» Page extract:
######

Microalbuminuria can reflect the progress of microvascular complications and may be predictive of macrovascular disease in type 2 diabetes. The effect of intensive glycemic control on microalbuminuria in patients in the U.S. who have had type 2 diabetes for several years has not previously been evaluated.


We randomly assigned 153 male patients to either intensive treatment (INT) (goal HbA(1c) 7.1%) or to standard treatment (ST) (goal HbA(1c) 9.1%; P = 0.001), and data were obtained during a 2-year period. Mean duration of known diabetes was 8 years, mean age of the patients was 60 years, and patients were well matched at baseline. We obtained 3-h urine samples for each patient at baseline and annually and defined microalbuminuria as an albumin:creatinine ratio of 0.03-0.30. All patients were treated with insulin and received instructions regarding diet and exercise. Hypertension and dyslipidemia were treated with similar goals in each group.

######

» Listed records:
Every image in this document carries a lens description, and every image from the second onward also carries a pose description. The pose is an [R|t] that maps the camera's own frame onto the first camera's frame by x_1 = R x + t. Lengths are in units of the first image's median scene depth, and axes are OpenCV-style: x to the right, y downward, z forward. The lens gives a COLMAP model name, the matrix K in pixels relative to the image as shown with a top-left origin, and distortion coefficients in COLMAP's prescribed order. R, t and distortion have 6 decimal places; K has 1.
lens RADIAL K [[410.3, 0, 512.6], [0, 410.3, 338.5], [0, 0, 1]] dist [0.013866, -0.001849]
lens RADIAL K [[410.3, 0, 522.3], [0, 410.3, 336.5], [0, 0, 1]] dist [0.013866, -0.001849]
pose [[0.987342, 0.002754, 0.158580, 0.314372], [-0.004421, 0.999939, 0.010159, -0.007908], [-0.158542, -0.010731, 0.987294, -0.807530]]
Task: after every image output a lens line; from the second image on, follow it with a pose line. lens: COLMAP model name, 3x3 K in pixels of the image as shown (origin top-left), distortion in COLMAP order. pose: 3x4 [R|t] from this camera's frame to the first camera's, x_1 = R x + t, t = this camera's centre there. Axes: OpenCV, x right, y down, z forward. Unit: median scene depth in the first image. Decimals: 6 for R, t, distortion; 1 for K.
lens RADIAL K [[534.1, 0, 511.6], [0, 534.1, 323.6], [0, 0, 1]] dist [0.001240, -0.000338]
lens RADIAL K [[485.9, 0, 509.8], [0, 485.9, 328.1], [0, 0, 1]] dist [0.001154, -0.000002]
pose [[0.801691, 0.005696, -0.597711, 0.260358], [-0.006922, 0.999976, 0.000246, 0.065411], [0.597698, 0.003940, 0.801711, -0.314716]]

######

» Problem statement: Retype the passage on intensive glycemic control and microalbuminuria in type 2 diabetes in full, with no changes.

» Exercise solution:
Microalbuminuria can reflect the progress of microvascular complications and may be predictive of macrovascular disease in type 2 diabetes. The effect of intensive glycemic control on microalbuminuria in patients in the U.S. who have had type 2 diabetes for several years has not previously been evaluated.


We randomly assigned 153 male patients to either intensive treatment (INT) (goal HbA(1c) 7.1%) or to standard treatment (ST) (goal HbA(1c) 9.1%; P = 0.001), and data were obtained during a 2-year period. Mean duration of known diabetes was 8 years, mean age of the patients was 60 years, and patients were well matched at baseline. We obtained 3-h urine samples for each patient at baseline and annually and defined microalbuminuria as an albumin:creatinine ratio of 0.03-0.30. All patients were treated with insulin and received instructions regarding diet and exercise. Hypertension and dyslipidemia were treated with similar goals in each group.